One session later, the nanobots are already proving to be mega-awesome.

Session started with Joshua the Savvyhead going into NO (which, we established, was actually Albuquerque) to scavenge firearms from a hunting shop. He starts working the locks when he notices a guy called Hugo, wiggling on the floor, vomiting blood, eyes all wide. Joshua kicks him around a little, and the guy dies. He opens his brain, and gets a vision of Hugo entering the city, finding his way into the mall, and scratching himself as he fiddles with the locks of a grocery store. Hours later, he's on the floor, dying. That's when the vision ends and Joshua starts to feel that annoying itch he gets every time he stays at NO for over an hour. He freaks out and leaves.
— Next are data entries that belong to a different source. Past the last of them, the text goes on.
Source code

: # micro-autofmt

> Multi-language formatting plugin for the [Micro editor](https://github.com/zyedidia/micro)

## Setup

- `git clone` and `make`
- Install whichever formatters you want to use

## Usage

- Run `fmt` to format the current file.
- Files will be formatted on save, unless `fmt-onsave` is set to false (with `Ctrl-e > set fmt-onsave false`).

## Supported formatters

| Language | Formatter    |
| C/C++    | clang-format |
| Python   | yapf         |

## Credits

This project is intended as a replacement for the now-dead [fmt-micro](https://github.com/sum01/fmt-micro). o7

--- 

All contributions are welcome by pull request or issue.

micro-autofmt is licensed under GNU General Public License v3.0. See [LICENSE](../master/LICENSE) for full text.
At the same time, a local merchant called Lala gets an audience with BBQ the hardholder, asking him to look at what happened to her brother Hugo, who took off a few days ago, promising he'll come back a wealthy man. BBQ's player uses OOC knowledge and says, "yeah, this guy, I know for a fact that he was found in NO". "Who told you that", she asks. "Oh, you know, that creepy Savvyhead fellow". So she freaks out. Obviously, she says, that freak killed her brother and left him somewhere in the wasteland, and for some reason the hardholder buys his bullshit story and lets him walk after a mock trial.

Later in the session, Lala barges into Joshua's workspace at the abandoned gas station outside of town, 9mm in hand, and pumps him full of lead. He gets a shot at her weapon hand and makes her leave when his harm clock is at 11:00, and not before she promises to be back with her brothers, and make him pay for what he did.

His driver friend Cobra comes to check on him later to find his friend all pierced and dying. The session ended with Cobra checking Joshua at a local doctor.

The players think that Lala character is crazy but sympathetic, so they want to be on her good side. Cobra's player plans on taking her to NO next session, to see her brother's body for herself and call off her vendetta against Joshua. Surely, when she inspects the body, she'll be able to see that the guy was just the victim of a strange, but natural disease.


Did I mention what a cool idea the bio-degrading nanobots are?

Re: A city called NO
« Reply #6 on: February 15, 2011, 10:05:28 AM »
Nano-bots are well cool! I ran a game at Conception here in the UK last month where the psychic maelstrom was basically nano-bots, the game revolved around the PC's trying to get control of devices that could control the bots. In the end game 3 of the PC's ended up getting swarmed and eaten to various degrees, with the Hocus deciding to open is brain to the maelstrom whilst this was going on. He didn't do very well on his roll and got eaten.